**SOURCE DOCUMENT**:
━━━━━━━━━━━━━━━━━━━━

First, a person yields themselves to sin as a servant through a partnership agreement. Then, they become a slave by conquest. “Lord, I am a slave; I gave my will to my enemy, and he made a chain of it to bind me and keep me from You. I can do nothing but sin against You.” Thus, we are enslaved little by little.


5. As Slaves, We Always Live a Life of Fear and Terror

Living in sin brings a constant, underlying fear. We are afraid of death, judgment, and the consequences of our actions. This fear is like a cruel master, always present and preventing us from having real peace. A life lived in constant fear is the opposite of freedom.

There is a fire smothering in the bosom of a sinner, and sometimes it flares up in actual moments of dread and horror. Living like that, a person cannot hear messages about death, hell, or judgment without trembling. They dare not seriously think about these subjects. They always live with a crushing conscience and fear. Small events in life—small vessels, thunder, news of an earthquake, war, some health problem—all send trembling into their soul. A cruel master will always keep them in fear.

Is this freedom? This is the condition of every “free sinner” without Christ. He is the worst slave: a slave to his sins, lusts, the world, and Satan. He is “subject to bondage all days,” living in danger of hidden fears. So, do you call this a free, jolly life? I call this a cursed life of slavery to sin.

The only deliverance for such a sinner is to realize his slavery and seek freedom from his sin through Jesus Christ.

━━━━━━━━━━━━━━━━━━━━

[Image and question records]
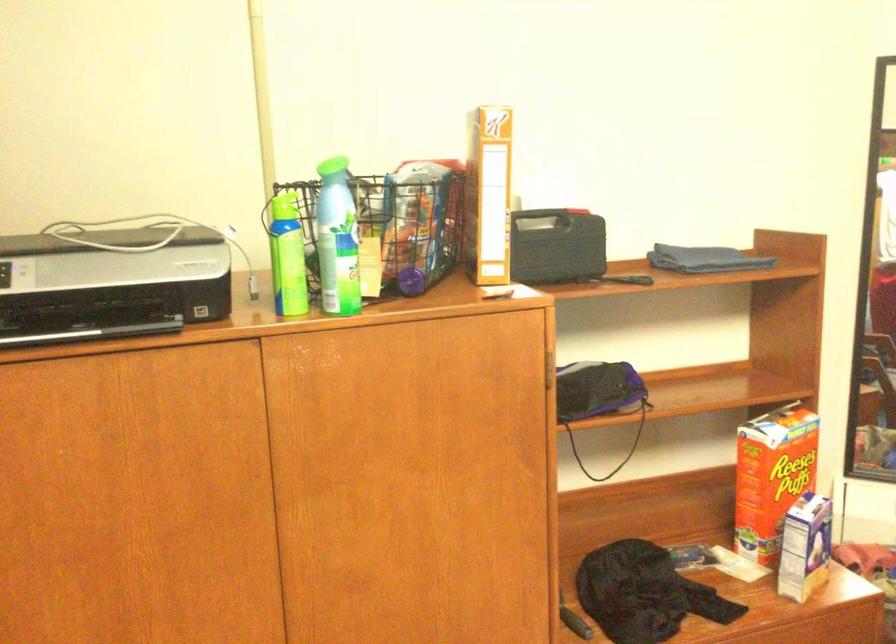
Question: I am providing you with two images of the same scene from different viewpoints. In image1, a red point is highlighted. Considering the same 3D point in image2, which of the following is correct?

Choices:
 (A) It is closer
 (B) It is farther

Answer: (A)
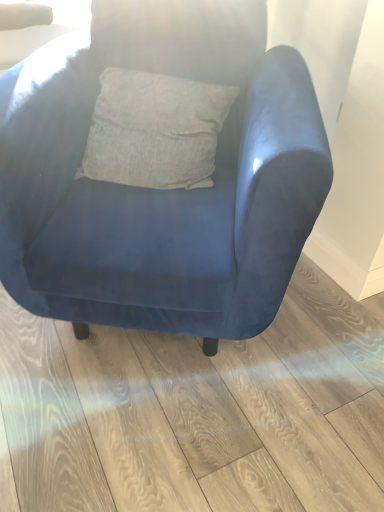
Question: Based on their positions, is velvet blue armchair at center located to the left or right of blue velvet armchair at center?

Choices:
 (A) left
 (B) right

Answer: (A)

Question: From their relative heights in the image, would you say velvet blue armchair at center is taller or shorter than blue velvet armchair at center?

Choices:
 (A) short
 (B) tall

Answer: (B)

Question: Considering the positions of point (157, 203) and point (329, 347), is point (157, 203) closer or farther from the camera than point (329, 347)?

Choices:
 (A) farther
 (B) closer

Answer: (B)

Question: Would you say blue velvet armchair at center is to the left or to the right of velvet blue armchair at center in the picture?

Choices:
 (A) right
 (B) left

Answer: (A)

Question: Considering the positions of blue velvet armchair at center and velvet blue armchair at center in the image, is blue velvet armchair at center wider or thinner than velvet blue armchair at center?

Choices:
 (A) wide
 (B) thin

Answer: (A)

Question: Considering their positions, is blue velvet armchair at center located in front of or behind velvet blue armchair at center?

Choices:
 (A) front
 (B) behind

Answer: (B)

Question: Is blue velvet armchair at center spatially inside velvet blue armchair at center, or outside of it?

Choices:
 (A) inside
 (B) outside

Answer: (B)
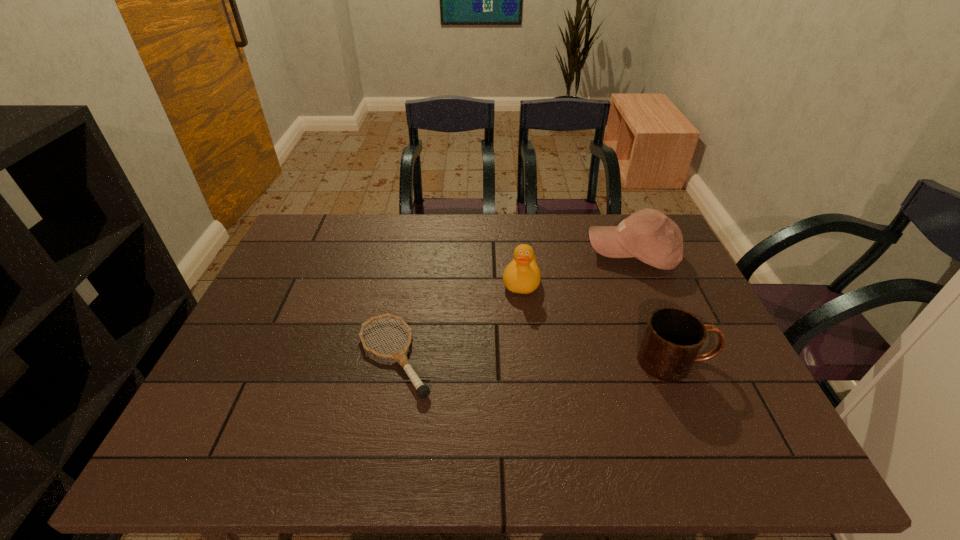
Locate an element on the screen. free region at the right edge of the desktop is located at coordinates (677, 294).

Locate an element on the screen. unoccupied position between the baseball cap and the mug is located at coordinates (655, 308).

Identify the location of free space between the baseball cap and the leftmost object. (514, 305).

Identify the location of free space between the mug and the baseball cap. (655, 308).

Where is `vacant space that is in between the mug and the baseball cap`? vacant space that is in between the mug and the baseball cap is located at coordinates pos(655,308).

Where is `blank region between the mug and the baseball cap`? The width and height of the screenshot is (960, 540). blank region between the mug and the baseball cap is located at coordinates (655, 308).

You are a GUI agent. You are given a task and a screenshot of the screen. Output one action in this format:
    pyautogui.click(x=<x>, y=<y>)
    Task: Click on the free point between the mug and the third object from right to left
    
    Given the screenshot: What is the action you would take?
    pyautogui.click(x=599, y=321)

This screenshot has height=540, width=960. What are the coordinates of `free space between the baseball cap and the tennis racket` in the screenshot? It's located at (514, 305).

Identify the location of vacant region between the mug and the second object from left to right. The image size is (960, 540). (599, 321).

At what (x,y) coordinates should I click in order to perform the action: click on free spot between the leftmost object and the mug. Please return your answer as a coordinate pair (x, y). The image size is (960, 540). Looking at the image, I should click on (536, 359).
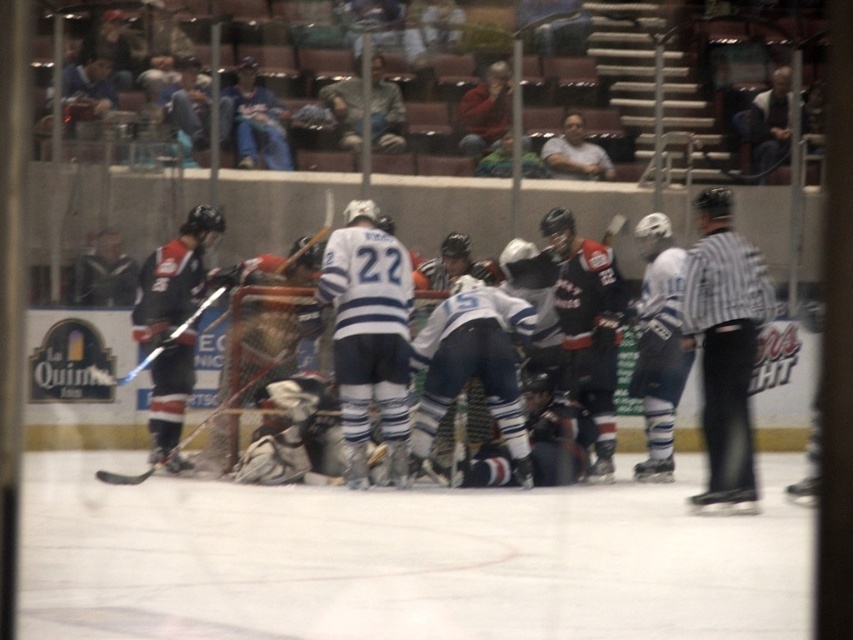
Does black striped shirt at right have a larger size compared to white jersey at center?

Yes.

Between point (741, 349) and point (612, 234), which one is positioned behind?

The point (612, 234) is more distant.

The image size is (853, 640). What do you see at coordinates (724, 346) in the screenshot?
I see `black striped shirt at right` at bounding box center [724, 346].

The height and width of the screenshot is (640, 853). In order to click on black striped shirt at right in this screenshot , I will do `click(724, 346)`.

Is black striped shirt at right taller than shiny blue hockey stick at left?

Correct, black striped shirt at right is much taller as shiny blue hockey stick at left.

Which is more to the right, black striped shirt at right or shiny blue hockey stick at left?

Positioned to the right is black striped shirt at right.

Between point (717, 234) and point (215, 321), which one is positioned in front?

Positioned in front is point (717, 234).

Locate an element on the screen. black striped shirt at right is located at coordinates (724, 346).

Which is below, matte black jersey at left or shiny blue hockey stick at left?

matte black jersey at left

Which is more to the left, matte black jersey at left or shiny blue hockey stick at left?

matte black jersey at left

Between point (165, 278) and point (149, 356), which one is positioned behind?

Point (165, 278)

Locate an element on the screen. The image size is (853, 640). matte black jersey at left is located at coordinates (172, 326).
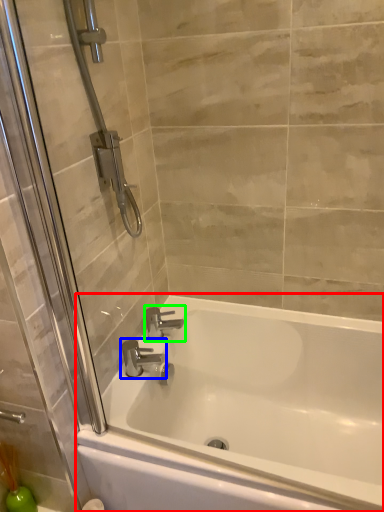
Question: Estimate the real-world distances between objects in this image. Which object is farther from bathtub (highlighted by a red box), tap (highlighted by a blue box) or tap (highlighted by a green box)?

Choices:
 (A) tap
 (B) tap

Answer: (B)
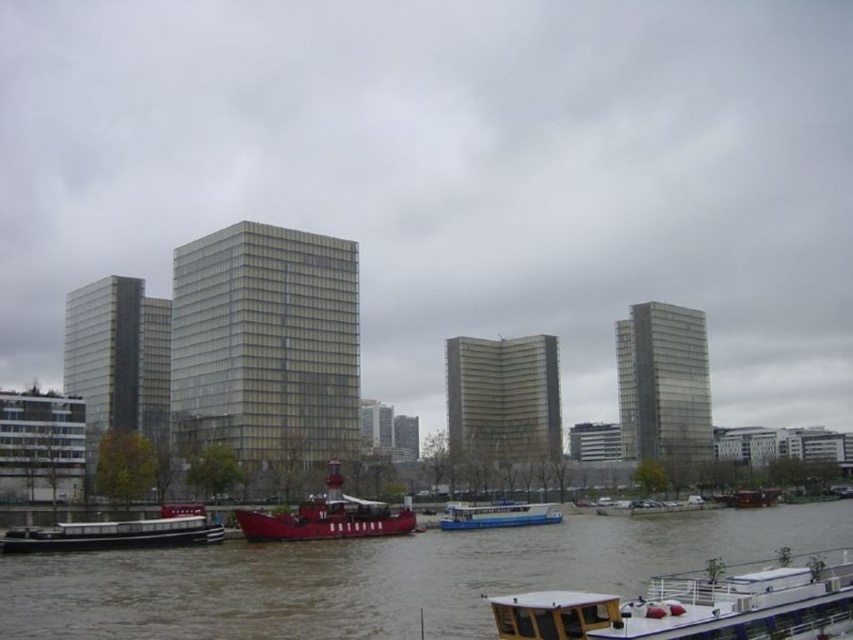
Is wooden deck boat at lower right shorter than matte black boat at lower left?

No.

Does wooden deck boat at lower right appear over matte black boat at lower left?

━━━━━━━━━━━━━━━━━━━━

**PROBLEM TO SOLVE**:
Answer these questions about the passage on slavery to sin:
1. How does a person first yield themselves to sin?
2. What three things does the passage say we are afraid of?
3. What does the last paragraph give as the only deliverance for such a sinner?

**EXERCISE RESPONSE**:
1. As a servant, through a partnership agreement.
2. Death, judgment, and the consequences of our actions.
3. To realize his slavery and seek freedom from his sin through Jesus Christ.